Его мать неистово рыдала в трубку, и пока Дункан это слушал, он чувствовал, как внутри него все сжимается. Всё еще хуже, чем он себе представлял. Хотя он сознавал, что нечто подобное рано или поздно может произойти – Грэм же связывался с его матерью, так что отец Джины вполне мог сделать то же самое. Очевидно, мистер Рейнхольд не пощадил ее и был готов причинить новые страдания, если какая-то их часть заставила бы Дункана испытать на собственной шкуре то, что мистер Рейнхольд, должно быть, чувствовал по вине Дункана. Гнев, который Дункан испытывал по отношению к отцу Джины, позволил ему немного оправдывать себя. Ему не пришлось бы совершить этот безумный поступок, если бы Фрэнк Рейнхольд не спрятал от него Джину и сам не сделал ее своей пленницей. И поэтому он должен противостоять манипуляциям, пережить более жестокую тактику этого человека. Иначе отец Джины нарушит его покой настолько сильно, что даже если Дункан и не сдастся, то точно совершит какую-нибудь роковую ошибку.
Он позвонил матери позже той же ночью, пока Джина спала.
– Мама, я клянусь, то, что говорит этот человек, неправда. Джина и я снова вместе, да, но добровольно. Мы помирились. И она не больна. А вот ее отец – да. Он попросту взбешен тем, что потерял ее и что причина этому – я. Он скажет что угодно, лишь бы вернуть ее к себе.
– Дункан, ты уверен? Хотела бы я тебе верить, но у него есть адвокаты, полиция…

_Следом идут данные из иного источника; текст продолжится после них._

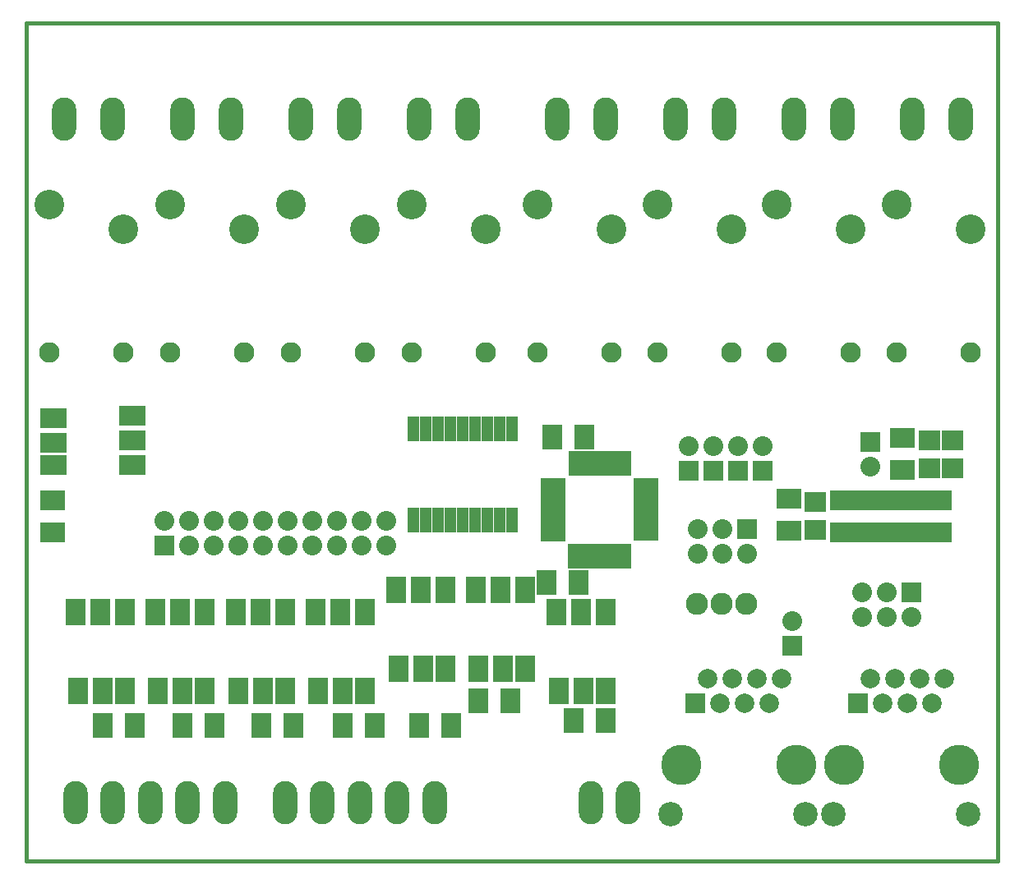
<source format=gts>
G04 (created by PCBNEW (2013-mar-13)-testing) date dim. 08 sept. 2013 12:04:55 CEST*
%MOIN*%
G04 Gerber Fmt 3.4, Leading zero omitted, Abs format*
%FSLAX34Y34*%
G01*
G70*
G90*
G04 APERTURE LIST*
%ADD10C,0.005906*%
%ADD11C,0.015000*%
%ADD12R,0.050000X0.098740*%
%ADD13R,0.080000X0.080000*%
%ADD14C,0.080000*%
%ADD15R,0.037700X0.098700*%
%ADD16R,0.098700X0.037700*%
%ADD17R,0.082000X0.110000*%
%ADD18O,0.098000X0.176000*%
%ADD19R,0.090900X0.082900*%
%ADD20R,0.080000X0.100000*%
%ADD21R,0.100000X0.080000*%
%ADD22R,0.110000X0.082000*%
%ADD23C,0.083000*%
%ADD24C,0.120000*%
%ADD25C,0.090000*%
%ADD26C,0.163700*%
%ADD27R,0.079100X0.079100*%
%ADD28C,0.079100*%
%ADD29C,0.098740*%
G04 APERTURE END LIST*
G54D10*
G54D11*
X71500Y-62000D02*
X110900Y-62000D01*
X71500Y-28000D02*
X110900Y-28000D01*
X110900Y-28000D02*
X110800Y-28000D01*
X110900Y-62000D02*
X110900Y-28000D01*
X71500Y-62000D02*
X71500Y-28000D01*
G54D12*
X87200Y-48150D03*
X87700Y-48150D03*
X88200Y-48150D03*
X88700Y-48150D03*
X89200Y-48150D03*
X89700Y-48150D03*
X90200Y-48150D03*
X90700Y-48150D03*
X91200Y-48150D03*
X91200Y-44450D03*
X90700Y-44450D03*
X90200Y-44450D03*
X87200Y-44449D03*
X87700Y-44450D03*
X88200Y-44450D03*
X88700Y-44450D03*
X89200Y-44450D03*
X89700Y-44450D03*
G54D13*
X77100Y-49200D03*
G54D14*
X77100Y-48200D03*
X78100Y-49200D03*
X78100Y-48200D03*
X79100Y-49200D03*
X79100Y-48200D03*
X80100Y-49200D03*
X80100Y-48200D03*
X81100Y-49200D03*
X81100Y-48200D03*
X82100Y-49200D03*
X82100Y-48200D03*
X83100Y-49200D03*
X83100Y-48200D03*
X84100Y-49200D03*
X84100Y-48200D03*
X85100Y-49200D03*
X85100Y-48200D03*
X86100Y-49200D03*
X86100Y-48200D03*
G54D13*
X102575Y-53275D03*
G54D14*
X102575Y-52275D03*
G54D15*
X93657Y-45854D03*
X93972Y-45854D03*
X94287Y-45854D03*
X94602Y-45854D03*
X94917Y-45854D03*
X95232Y-45854D03*
X95547Y-45854D03*
X95862Y-45854D03*
X95860Y-49620D03*
X93650Y-49620D03*
X93970Y-49620D03*
X94290Y-49620D03*
X94600Y-49620D03*
X94920Y-49620D03*
X95230Y-49620D03*
X95550Y-49620D03*
G54D16*
X96650Y-46638D03*
X96650Y-46952D03*
X96650Y-47268D03*
X96650Y-47582D03*
X96650Y-47898D03*
X96650Y-48212D03*
X96650Y-48528D03*
X96650Y-48842D03*
X92870Y-46640D03*
X92870Y-46950D03*
X92870Y-47270D03*
X92870Y-47580D03*
X92870Y-47890D03*
X92870Y-48210D03*
X92870Y-48530D03*
X92870Y-48850D03*
G54D17*
X89850Y-54200D03*
X90850Y-54200D03*
X91750Y-54200D03*
X91750Y-51000D03*
X90750Y-51000D03*
X89750Y-51000D03*
X93100Y-55100D03*
X94100Y-55100D03*
X95000Y-55100D03*
X95000Y-51900D03*
X94000Y-51900D03*
X93000Y-51900D03*
X86600Y-54200D03*
X87600Y-54200D03*
X88500Y-54200D03*
X88500Y-51000D03*
X87500Y-51000D03*
X86500Y-51000D03*
X83350Y-55100D03*
X84350Y-55100D03*
X85250Y-55100D03*
X85250Y-51900D03*
X84250Y-51900D03*
X83250Y-51900D03*
X80100Y-55100D03*
X81100Y-55100D03*
X82000Y-55100D03*
X82000Y-51900D03*
X81000Y-51900D03*
X80000Y-51900D03*
X76850Y-55100D03*
X77850Y-55100D03*
X78750Y-55100D03*
X78750Y-51900D03*
X77750Y-51900D03*
X76750Y-51900D03*
X73600Y-55100D03*
X74600Y-55100D03*
X75500Y-55100D03*
X75500Y-51900D03*
X74500Y-51900D03*
X73500Y-51900D03*
G54D18*
X82000Y-59645D03*
X83515Y-59645D03*
X85031Y-59645D03*
X86547Y-59645D03*
X88062Y-59645D03*
X73500Y-59645D03*
X75015Y-59645D03*
X76531Y-59645D03*
X78047Y-59645D03*
X79562Y-59645D03*
G54D13*
X107400Y-51112D03*
G54D14*
X107400Y-52112D03*
X106400Y-51112D03*
X106400Y-52112D03*
X105400Y-51112D03*
X105400Y-52112D03*
G54D19*
X109060Y-46059D03*
X109060Y-44941D03*
X108150Y-46059D03*
X108150Y-44941D03*
X103500Y-47441D03*
X103500Y-48559D03*
G54D13*
X101375Y-46175D03*
G54D14*
X101375Y-45175D03*
G54D13*
X100375Y-46175D03*
G54D14*
X100375Y-45175D03*
G54D13*
X98375Y-46175D03*
G54D14*
X98375Y-45175D03*
G54D13*
X105725Y-45000D03*
G54D14*
X105725Y-46000D03*
G54D13*
X99375Y-46175D03*
G54D14*
X99375Y-45175D03*
G54D20*
X84350Y-56500D03*
X85650Y-56500D03*
G54D21*
X105600Y-48650D03*
X105600Y-47350D03*
X104600Y-48650D03*
X104600Y-47350D03*
X102450Y-48600D03*
X102450Y-47300D03*
G54D20*
X94150Y-44800D03*
X92850Y-44800D03*
G54D21*
X107050Y-44825D03*
X107050Y-46125D03*
G54D20*
X77850Y-56500D03*
X79150Y-56500D03*
G54D21*
X108550Y-48650D03*
X108550Y-47350D03*
G54D20*
X74600Y-56500D03*
X75900Y-56500D03*
X81050Y-56500D03*
X82350Y-56500D03*
X95000Y-56300D03*
X93700Y-56300D03*
X87450Y-56500D03*
X88750Y-56500D03*
X91150Y-55500D03*
X89850Y-55500D03*
G54D13*
X100725Y-48525D03*
G54D14*
X100725Y-49525D03*
X99725Y-48525D03*
X99725Y-49525D03*
X98725Y-48525D03*
X98725Y-49525D03*
G54D22*
X72600Y-44040D03*
X72600Y-45040D03*
X72600Y-45940D03*
X75800Y-45940D03*
X75800Y-44940D03*
X75800Y-43940D03*
G54D21*
X72555Y-47355D03*
X72555Y-48655D03*
X107600Y-47350D03*
X107600Y-48650D03*
X106600Y-47350D03*
X106600Y-48650D03*
G54D18*
X94400Y-59645D03*
X95915Y-59645D03*
G54D20*
X93900Y-50700D03*
X92600Y-50700D03*
G54D23*
X72450Y-41350D03*
X75442Y-41350D03*
G54D24*
X75442Y-36350D03*
X72450Y-35350D03*
G54D23*
X77350Y-41350D03*
X80342Y-41350D03*
G54D24*
X80342Y-36350D03*
X77350Y-35350D03*
G54D23*
X82250Y-41350D03*
X85242Y-41350D03*
G54D24*
X85242Y-36350D03*
X82250Y-35350D03*
G54D23*
X87150Y-41350D03*
X90142Y-41350D03*
G54D24*
X90142Y-36350D03*
X87150Y-35350D03*
G54D18*
X74990Y-31889D03*
X73020Y-31889D03*
X79790Y-31889D03*
X77820Y-31889D03*
X84590Y-31889D03*
X82620Y-31889D03*
X89390Y-31889D03*
X87420Y-31889D03*
X94990Y-31889D03*
X93020Y-31889D03*
X99790Y-31889D03*
X97820Y-31889D03*
X104590Y-31889D03*
X102620Y-31889D03*
X109390Y-31889D03*
X107420Y-31889D03*
G54D23*
X106800Y-41350D03*
X109792Y-41350D03*
G54D24*
X109792Y-36350D03*
X106800Y-35350D03*
G54D23*
X101950Y-41350D03*
X104942Y-41350D03*
G54D24*
X104942Y-36350D03*
X101950Y-35350D03*
G54D23*
X97100Y-41350D03*
X100092Y-41350D03*
G54D24*
X100092Y-36350D03*
X97100Y-35350D03*
G54D23*
X92250Y-41350D03*
X95242Y-41350D03*
G54D24*
X95242Y-36350D03*
X92250Y-35350D03*
G54D25*
X98700Y-51575D03*
X99700Y-51575D03*
X100700Y-51575D03*
G54D26*
X102738Y-58112D03*
X98065Y-58112D03*
G54D27*
X98650Y-55612D03*
G54D28*
X99150Y-54612D03*
X99650Y-55612D03*
X100150Y-54612D03*
X100650Y-55612D03*
X101150Y-54612D03*
X101650Y-55612D03*
X102150Y-54612D03*
G54D29*
X97650Y-60112D03*
X103100Y-60112D03*
G54D26*
X109338Y-58112D03*
X104665Y-58112D03*
G54D27*
X105250Y-55612D03*
G54D28*
X105750Y-54612D03*
X106250Y-55612D03*
X106750Y-54612D03*
X107250Y-55612D03*
X107750Y-54612D03*
X108250Y-55612D03*
X108750Y-54612D03*
G54D29*
X104250Y-60112D03*
X109700Y-60112D03*
M02*

</source>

– У него нет ничего, кроме лжи и денег, чтобы ее подкрепить. Он пытается причинить тебе боль, чтобы добраться до меня, мама. Вот что происходит на самом деле. Пожалуйста, пожалуйста, выслушай меня. Пожалуйста, верь мне, а не этому человеку и историям, которые он сочиняет. Мне ничего не угрожает, как и Джине. Мы счастливы. Разве что я не могу быть до конца счастлив, когда ты так расстроена. – Дункан чувствовал, что постепенно убеждает ее. Это или, возможно, гнев, который он испытывал по отношению к отцу Джины, придало ему смелости. В нем поднялся дух неповиновения, который смел все колебания и липкое чувство вины. Его решимость только удвоилась. Джина останется с ним. – Есть еще кое-что, что тебе нужно знать, мама. – Он сглотнул. – Велика вероятность, что мы с Джиной не вернемся.
– Что значит
– В Америку.
– Как долго?
– Не знаю.
– Ты же не хочешь сказать «никогда»?
– Я не знаю… не знаю, что я хочу сказать. – Дункан слышал нервное напряжение в своем голосе и чувствовал, как маленькая часть его желала подойти к матери, как это сделал бы ребенок сказать ей, что он вляпался и нуждается в помощи. Вместо этого он взял себя в руки. – Вполне возможно, что я буду жить здесь. Какое-то время. Но все будет хорошо.
– Жить где? Где ты, черт возьми, находишься, Дункан?
– Я там, где и должен быть: рядом с Джиной.
– Дункан, эта девушка – не единственный человек, который имеет значение, не единственный человек, который любит тебя и заслуживает места в твоей жизни. Ты не можешь просто отгородиться от нас, – настаивала мисс Леви. Ее голос стал пронзительным. – У нас с твоим отцом должен быть способ связаться с тобой.
– Я обещаю, что скоро напишу тебе и объясню подробнее. До тех пор, пожалуйста, не беспокойся обо мне, и я не буду беспокоиться о тебе. Ты справишься. Мы оба справимся.
Дункан повесил трубку, испытав кратковременное облегчение, однако понимая, что это не конец. Каждый день он прослушивал автоответчик, ожидая еще одного сообщения, следующего срыва матери, какой-нибудь угрозы или удара по его совести. Ничего. Ни от матери, ни от кого-либо еще.